Ответьте на вопросы по интервью, приведенному ниже.
(a) С какого языка, кроме перевода на него, переводит сама отвечающая?
(b) Кого в интервью называют образцом педагога?
(c) Какой стиль отношений с детьми отвечающей не нравится?

→ **ИСХОДНЫЙ ТЕКСТ**
+---+
Я не берусь за то, чего не знаю, не умею. Мне все-таки хочется делать то, что я умею. Но меня переводят на татарский язык, и я перевожу с татарского языка, в общем-то, очень-очень дружу с родным языком и очень рада, что могу объясняться со своими сородичами на родном языке.

— Вы сказали, что вы по природе такой человек, который радуется. Что приносит вам радость?
— Мне всё приносит радость! Мне всё как-то нравится. Нравится дом, в котором я живу, нравятся люди, которые меня окружают. Мне нравится то, чем я занимаюсь. Изредка нравится свое отражение в зеркале, несмотря ни на что. Мне нравится общаться в плане профессиональном. Я уже сказала, что преподавала.
Мне очень нравилось общаться с моими подопечными, с моими учениками, с моими мальчиками и девочками, которых я бесконечно, безгранично люблю, потому что я у них тоже училась чему-то, а не только я была учителем.
— Чему, например?
— Я училась у них непосредственности. Училась тому, что не нужно стесняться каких-то вещей, не нужно казаться умнее, чем ты есть. Не нужно бояться детям признаться в том, что ты не знаешь чего-то. И не нужно быть такой заумной. Я очень не люблю недемократичных отношений с детьми. Мне не нравится авторитарный стиль. Амонашвили — это человек, педагог, который для меня является образцом.
Я люблю педагогику именно такого направления. Когда ты видишь в своем ученике личность, то лучшего быть не может. И когда ты продолжаешь формировать эту личность, и сам вместе с этим тоже формируешься, мне кажется, лучшей профессии нет на свете.

С коллективом Потанинки
— Считаете ли вы, что плохих детей не бывает?
— Знаете, когда мы учились в университете, нам говорили, что ребенок рождается как чистый лист бумаги, что нужно только писать всё, что ты хочешь, на этот лист. Мне кажется, что ребенок все-таки рождается с какими-то задатками, которые потом ищут некий выход, хотят проявиться. И ты либо умеешь переформатировать это, либо тебе это не дано. А для этого ты должен быть сам умелым наставником. И я считаю, что детей можно только личным примером учить.
+---+
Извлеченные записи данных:

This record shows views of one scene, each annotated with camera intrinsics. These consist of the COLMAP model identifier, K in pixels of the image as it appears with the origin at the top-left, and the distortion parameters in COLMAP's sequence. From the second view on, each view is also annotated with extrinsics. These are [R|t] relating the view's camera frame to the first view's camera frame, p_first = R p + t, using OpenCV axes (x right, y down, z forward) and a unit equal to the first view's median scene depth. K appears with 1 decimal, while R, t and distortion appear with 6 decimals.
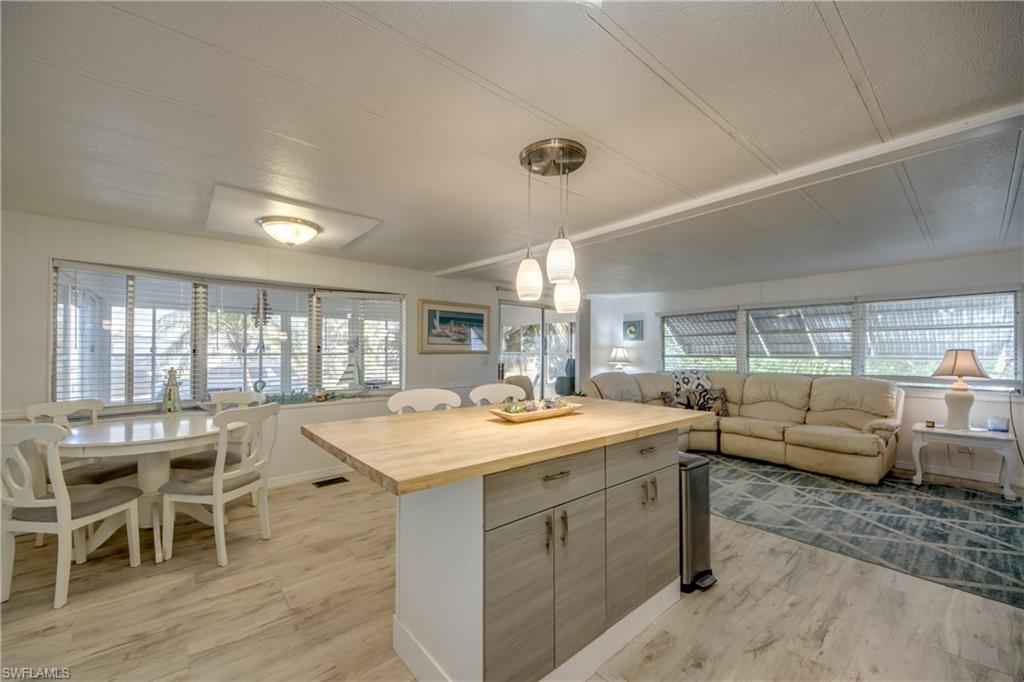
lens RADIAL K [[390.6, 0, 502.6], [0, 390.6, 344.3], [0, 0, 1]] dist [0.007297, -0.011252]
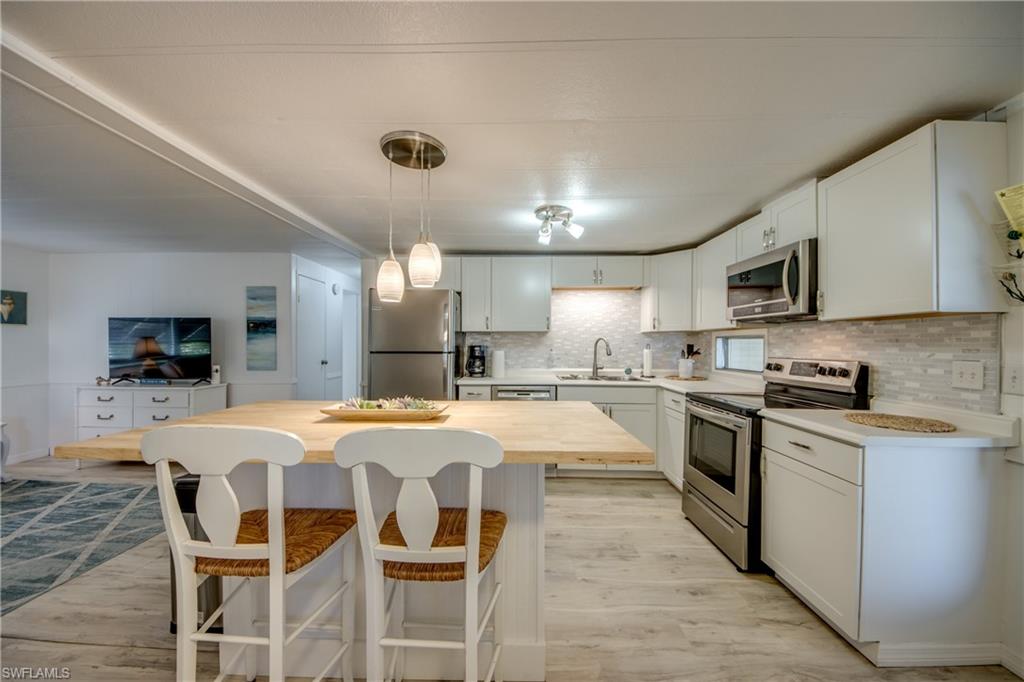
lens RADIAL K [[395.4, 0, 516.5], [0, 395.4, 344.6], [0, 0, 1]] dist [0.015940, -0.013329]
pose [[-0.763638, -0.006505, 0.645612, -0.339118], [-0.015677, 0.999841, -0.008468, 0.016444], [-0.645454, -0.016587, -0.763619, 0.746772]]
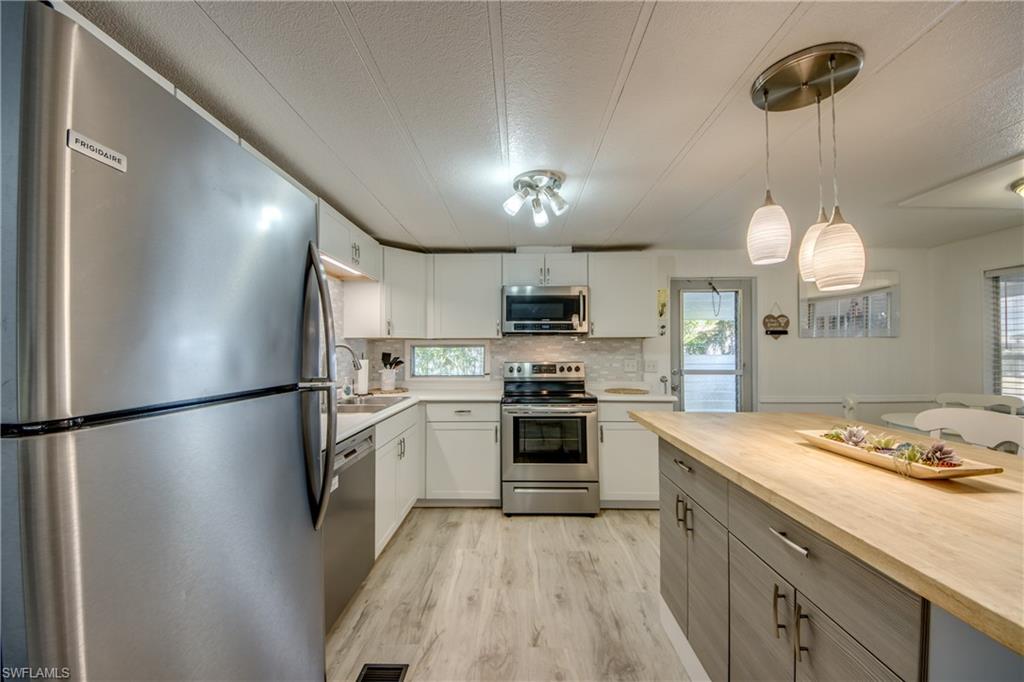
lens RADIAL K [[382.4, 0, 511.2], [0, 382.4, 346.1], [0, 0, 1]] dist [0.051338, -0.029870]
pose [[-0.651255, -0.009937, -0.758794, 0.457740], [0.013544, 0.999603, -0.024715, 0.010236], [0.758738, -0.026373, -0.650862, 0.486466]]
+---+
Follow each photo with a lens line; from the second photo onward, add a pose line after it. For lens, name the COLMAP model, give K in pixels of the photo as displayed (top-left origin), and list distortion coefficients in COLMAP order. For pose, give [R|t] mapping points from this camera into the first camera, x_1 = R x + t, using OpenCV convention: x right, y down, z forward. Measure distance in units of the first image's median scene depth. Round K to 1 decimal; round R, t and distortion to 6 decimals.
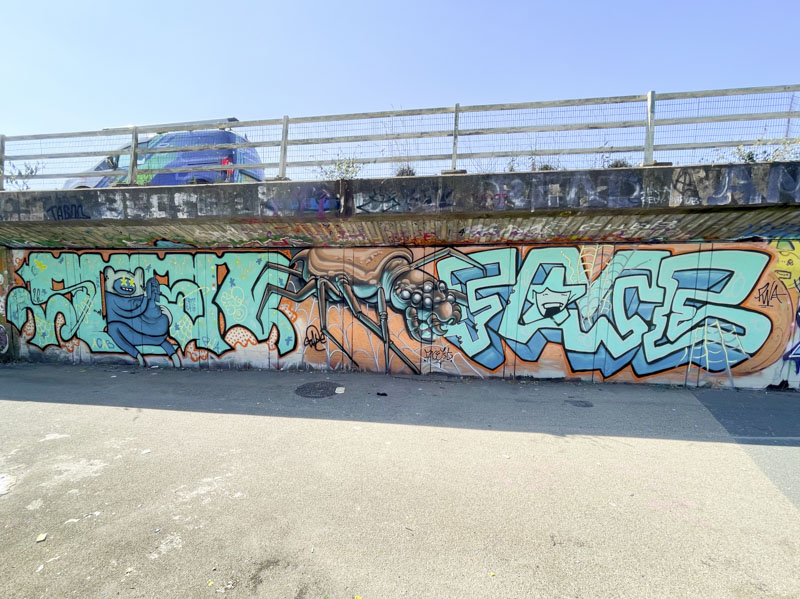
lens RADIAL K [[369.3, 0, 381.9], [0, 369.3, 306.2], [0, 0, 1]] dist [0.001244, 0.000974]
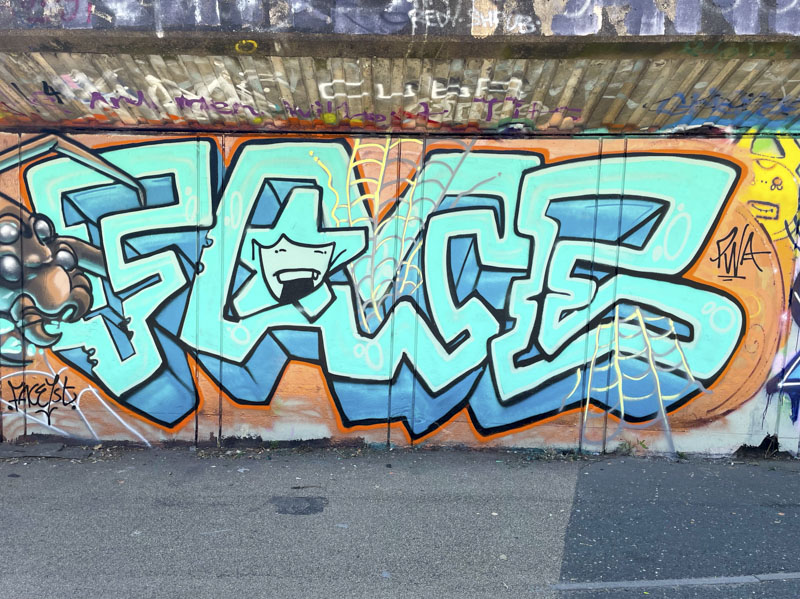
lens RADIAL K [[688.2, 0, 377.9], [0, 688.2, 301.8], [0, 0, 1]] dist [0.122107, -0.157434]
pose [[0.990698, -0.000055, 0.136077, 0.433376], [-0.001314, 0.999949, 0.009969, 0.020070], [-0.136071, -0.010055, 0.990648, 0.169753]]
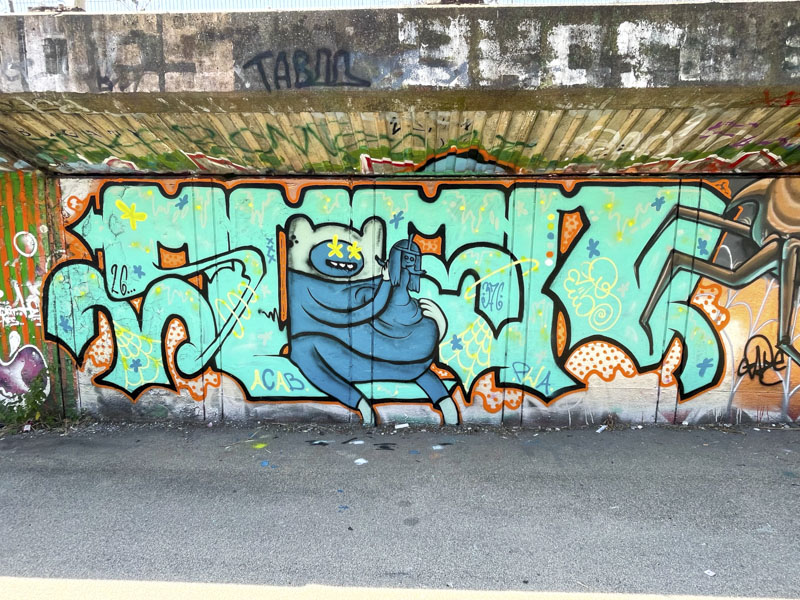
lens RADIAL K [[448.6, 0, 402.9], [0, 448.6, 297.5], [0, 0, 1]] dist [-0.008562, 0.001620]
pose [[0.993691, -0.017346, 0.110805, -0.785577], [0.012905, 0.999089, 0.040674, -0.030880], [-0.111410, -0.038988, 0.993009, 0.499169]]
+---+
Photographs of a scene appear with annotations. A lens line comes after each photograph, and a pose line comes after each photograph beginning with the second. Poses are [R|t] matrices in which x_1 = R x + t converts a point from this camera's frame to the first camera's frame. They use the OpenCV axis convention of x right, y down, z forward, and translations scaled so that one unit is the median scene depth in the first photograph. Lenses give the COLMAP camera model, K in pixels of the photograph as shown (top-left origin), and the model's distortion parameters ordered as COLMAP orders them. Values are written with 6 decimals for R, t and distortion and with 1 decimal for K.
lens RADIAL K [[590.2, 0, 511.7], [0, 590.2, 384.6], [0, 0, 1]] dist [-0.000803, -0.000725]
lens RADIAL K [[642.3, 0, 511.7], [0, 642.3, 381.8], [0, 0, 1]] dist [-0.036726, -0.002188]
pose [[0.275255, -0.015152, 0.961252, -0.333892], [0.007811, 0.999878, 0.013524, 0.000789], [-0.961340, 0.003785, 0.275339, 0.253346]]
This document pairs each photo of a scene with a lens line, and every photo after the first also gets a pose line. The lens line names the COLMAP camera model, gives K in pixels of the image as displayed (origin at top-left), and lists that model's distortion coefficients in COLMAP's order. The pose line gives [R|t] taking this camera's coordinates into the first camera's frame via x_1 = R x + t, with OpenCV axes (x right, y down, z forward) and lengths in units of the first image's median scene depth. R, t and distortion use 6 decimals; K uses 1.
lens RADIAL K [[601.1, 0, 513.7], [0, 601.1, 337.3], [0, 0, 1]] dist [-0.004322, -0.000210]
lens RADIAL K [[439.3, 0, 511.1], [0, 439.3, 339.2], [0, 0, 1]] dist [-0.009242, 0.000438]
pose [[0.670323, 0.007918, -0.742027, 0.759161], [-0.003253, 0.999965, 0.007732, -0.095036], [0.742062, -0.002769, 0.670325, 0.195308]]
+---+
→ **ВЫПОЛНЕННОЕ ЗАДАНИЕ**
(a) С татарского языка.
(b) Амонашвили.
(c) Авторитарный.